How to complete this task —
What should you transcribe? Every line from the top of the records below through the line with "9: (188, 91)", exactly, and no pictures.

[Data excerpts — start]

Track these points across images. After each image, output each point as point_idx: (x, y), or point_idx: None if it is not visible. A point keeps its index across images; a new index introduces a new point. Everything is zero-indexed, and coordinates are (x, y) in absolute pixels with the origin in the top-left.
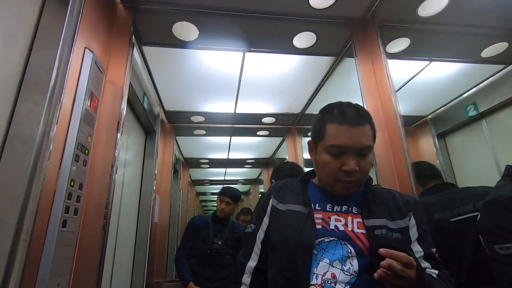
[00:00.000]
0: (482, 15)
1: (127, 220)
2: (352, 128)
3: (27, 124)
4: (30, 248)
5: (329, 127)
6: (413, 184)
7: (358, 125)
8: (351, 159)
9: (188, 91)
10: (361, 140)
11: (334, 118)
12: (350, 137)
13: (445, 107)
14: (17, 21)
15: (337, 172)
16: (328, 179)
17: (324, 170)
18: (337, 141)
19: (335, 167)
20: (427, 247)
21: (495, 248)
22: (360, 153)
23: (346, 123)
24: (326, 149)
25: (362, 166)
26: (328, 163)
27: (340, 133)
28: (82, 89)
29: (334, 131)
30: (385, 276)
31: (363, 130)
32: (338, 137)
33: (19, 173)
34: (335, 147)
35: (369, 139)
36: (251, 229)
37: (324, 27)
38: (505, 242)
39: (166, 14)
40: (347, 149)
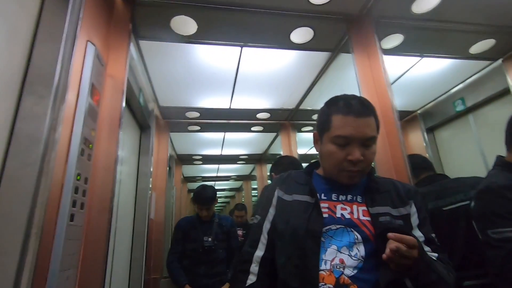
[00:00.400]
0: (472, 12)
1: (124, 217)
2: (357, 119)
3: (32, 118)
4: (41, 242)
5: (334, 118)
6: (410, 175)
7: (363, 116)
8: (356, 149)
9: (184, 87)
10: (366, 131)
11: (340, 109)
12: (355, 127)
13: (434, 102)
14: (19, 13)
15: (343, 161)
16: (333, 168)
17: (329, 160)
18: (343, 132)
19: (340, 156)
20: (427, 233)
21: (488, 232)
22: (364, 144)
23: (352, 114)
24: (331, 139)
25: (367, 156)
26: (333, 153)
27: (345, 124)
28: (86, 83)
29: (340, 121)
30: (393, 256)
31: (367, 121)
32: (343, 127)
33: (27, 168)
34: (341, 137)
35: (373, 130)
36: (256, 220)
37: (322, 22)
38: (497, 227)
39: (164, 8)
40: (352, 139)
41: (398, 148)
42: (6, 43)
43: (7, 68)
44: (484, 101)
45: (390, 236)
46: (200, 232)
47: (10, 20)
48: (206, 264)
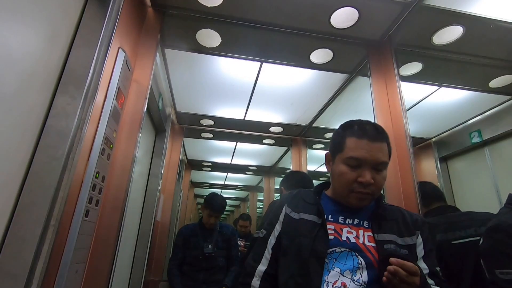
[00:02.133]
0: (493, 47)
1: (131, 216)
2: (370, 143)
3: (63, 116)
4: (57, 234)
5: (348, 140)
6: (419, 203)
7: (377, 141)
8: (368, 171)
9: (201, 95)
10: (378, 155)
11: (354, 132)
12: (368, 151)
13: (449, 132)
14: (61, 18)
15: (353, 183)
16: (343, 189)
17: (340, 180)
18: (356, 154)
19: (351, 178)
20: (432, 265)
21: (496, 272)
22: (376, 168)
23: (366, 138)
24: (344, 160)
25: (377, 180)
26: (345, 173)
27: (359, 146)
28: (113, 86)
29: (354, 144)
30: (391, 279)
31: (380, 146)
32: (357, 149)
33: (54, 162)
34: (353, 159)
35: (385, 156)
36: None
37: (342, 45)
38: (505, 268)
39: (192, 20)
40: (364, 162)
41: (409, 174)
42: (47, 45)
43: (45, 68)
44: (501, 136)
45: (392, 260)
46: (201, 239)
47: (53, 24)
48: (205, 271)
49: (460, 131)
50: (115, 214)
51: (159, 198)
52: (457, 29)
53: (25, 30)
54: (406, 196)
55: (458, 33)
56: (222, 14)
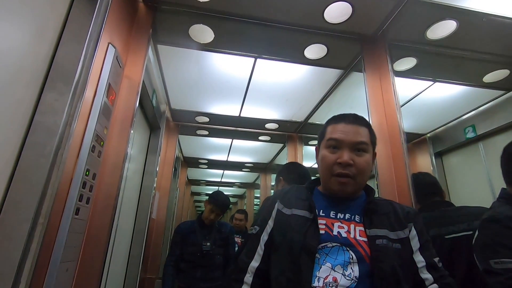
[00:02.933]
0: (487, 42)
1: (126, 214)
2: (347, 125)
3: (51, 113)
4: (46, 232)
5: (328, 127)
6: (412, 198)
7: (354, 123)
8: (346, 152)
9: (196, 92)
10: (355, 136)
11: (334, 119)
12: (345, 132)
13: (444, 127)
14: (48, 13)
15: (333, 165)
16: (325, 173)
17: (322, 165)
18: (333, 135)
19: (331, 160)
20: (429, 257)
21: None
22: (355, 149)
23: (343, 122)
24: (325, 145)
25: (357, 161)
26: (325, 156)
27: (337, 129)
28: (103, 83)
29: (332, 128)
30: None
31: (358, 129)
32: (334, 132)
33: (42, 160)
34: (331, 140)
35: (364, 137)
36: (255, 230)
37: (336, 41)
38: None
39: (185, 15)
40: (342, 143)
41: (403, 169)
42: (34, 40)
43: (32, 63)
44: (495, 130)
45: None
46: (199, 236)
47: (39, 19)
48: (203, 268)
49: (454, 126)
50: (107, 212)
51: (154, 196)
52: (451, 23)
53: (11, 25)
54: (400, 192)
55: (452, 28)
56: (215, 9)
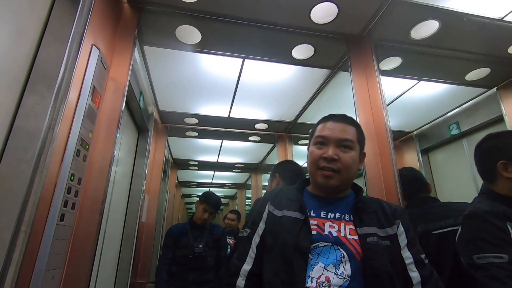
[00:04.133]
0: (468, 41)
1: (115, 218)
2: (334, 123)
3: (33, 116)
4: (29, 240)
5: (318, 126)
6: (400, 195)
7: (341, 122)
8: (331, 148)
9: (184, 93)
10: (341, 133)
11: (324, 118)
12: (331, 129)
13: (429, 125)
14: (28, 14)
15: (319, 159)
16: (312, 167)
17: (309, 159)
18: (321, 133)
19: (317, 154)
20: (417, 254)
21: (473, 258)
22: (341, 145)
23: (331, 120)
24: (313, 141)
25: (342, 157)
26: (312, 152)
27: (324, 127)
28: (87, 85)
29: (321, 126)
30: None
31: (345, 127)
32: (322, 130)
33: (23, 165)
34: (319, 137)
35: (350, 135)
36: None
37: (323, 41)
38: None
39: (170, 16)
40: (328, 139)
41: (390, 167)
42: (13, 41)
43: (12, 66)
44: (478, 127)
45: None
46: (191, 238)
47: (19, 20)
48: (195, 271)
49: (439, 123)
50: (93, 217)
51: (143, 199)
52: (433, 23)
53: None
54: (388, 189)
55: (435, 28)
56: (201, 9)
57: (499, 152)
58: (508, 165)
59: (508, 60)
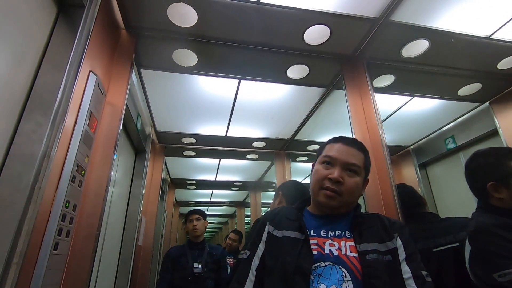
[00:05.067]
0: (458, 58)
1: (111, 242)
2: (344, 146)
3: (28, 144)
4: (21, 272)
5: (327, 145)
6: (399, 211)
7: (350, 146)
8: (337, 169)
9: (181, 113)
10: (349, 157)
11: (334, 139)
12: (340, 152)
13: (426, 139)
14: (27, 42)
15: (324, 179)
16: (315, 186)
17: (314, 178)
18: (329, 153)
19: (323, 174)
20: (416, 269)
21: (494, 276)
22: (347, 169)
23: (341, 142)
24: (320, 160)
25: (346, 181)
26: (318, 170)
27: (333, 148)
28: (84, 111)
29: (330, 147)
30: None
31: (354, 151)
32: (331, 150)
33: (17, 194)
34: (327, 157)
35: (358, 160)
36: (246, 255)
37: (317, 61)
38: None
39: (167, 41)
40: (335, 160)
41: (388, 182)
42: (11, 69)
43: (10, 94)
44: (474, 141)
45: None
46: (190, 259)
47: (18, 48)
48: None
49: (435, 138)
50: (88, 244)
51: (140, 220)
52: (423, 42)
53: None
54: (386, 204)
55: (425, 46)
56: (197, 34)
57: (488, 172)
58: (498, 186)
59: (498, 76)
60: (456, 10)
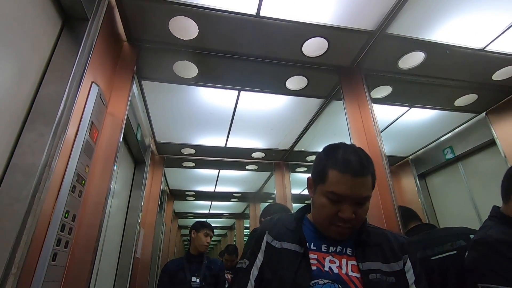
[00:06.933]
0: (454, 70)
1: (109, 254)
2: (353, 178)
3: (30, 154)
4: (18, 283)
5: (331, 172)
6: (400, 221)
7: (360, 176)
8: (349, 207)
9: (181, 124)
10: (360, 191)
11: (338, 164)
12: (350, 187)
13: (424, 149)
14: (31, 54)
15: (333, 217)
16: (323, 222)
17: (320, 213)
18: (337, 189)
19: (332, 212)
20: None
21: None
22: (358, 202)
23: (349, 173)
24: (325, 193)
25: (358, 214)
26: (325, 206)
27: (341, 182)
28: (86, 121)
29: (336, 178)
30: None
31: (364, 181)
32: (338, 185)
33: (17, 204)
34: (334, 194)
35: (369, 190)
36: (244, 264)
37: (315, 72)
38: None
39: (168, 53)
40: (346, 197)
41: (388, 193)
42: (15, 80)
43: (13, 104)
44: (472, 151)
45: None
46: (188, 272)
47: (22, 60)
48: None
49: (434, 148)
50: (87, 255)
51: (139, 232)
52: (419, 54)
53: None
54: (387, 215)
55: (421, 58)
56: (197, 46)
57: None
58: None
59: (494, 87)
60: (450, 23)
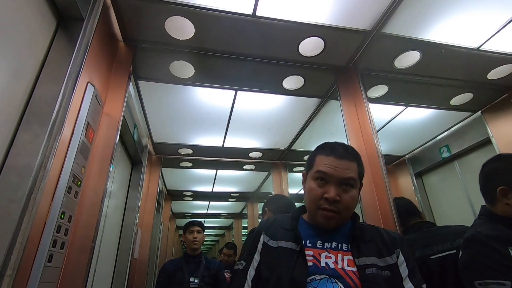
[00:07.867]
0: (449, 69)
1: (106, 255)
2: (337, 160)
3: (25, 155)
4: (14, 284)
5: (318, 157)
6: (396, 220)
7: (344, 159)
8: (333, 188)
9: (178, 125)
10: (344, 172)
11: (324, 150)
12: (333, 166)
13: (421, 148)
14: (26, 53)
15: (320, 199)
16: (311, 206)
17: (309, 196)
18: (322, 168)
19: (318, 193)
20: (418, 283)
21: (475, 284)
22: (343, 184)
23: (333, 155)
24: (313, 176)
25: (343, 198)
26: (313, 189)
27: (325, 162)
28: (81, 122)
29: (321, 160)
30: None
31: (347, 164)
32: (323, 165)
33: (12, 205)
34: (320, 172)
35: (352, 173)
36: (241, 266)
37: (312, 72)
38: (484, 278)
39: (165, 53)
40: (330, 177)
41: (385, 192)
42: (10, 80)
43: (7, 105)
44: (468, 149)
45: None
46: (187, 273)
47: (17, 60)
48: None
49: (430, 147)
50: (83, 256)
51: (136, 233)
52: (415, 53)
53: None
54: (383, 214)
55: (416, 58)
56: (194, 46)
57: (500, 176)
58: (507, 191)
59: (489, 86)
60: (445, 22)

[Data excerpts — finish]

Result of this task —
Track these points across images. After each image, output each point as point_idx: (x, y), or point_idx: None if it is not visible. A point keeps its index across images; a new index introduces a new point. Everything is zero-indexed, and coordinates are (x, y) in absolute pixels with the origin in the top-left.
[00:00.000]
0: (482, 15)
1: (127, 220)
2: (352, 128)
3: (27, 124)
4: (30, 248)
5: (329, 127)
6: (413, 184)
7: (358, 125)
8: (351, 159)
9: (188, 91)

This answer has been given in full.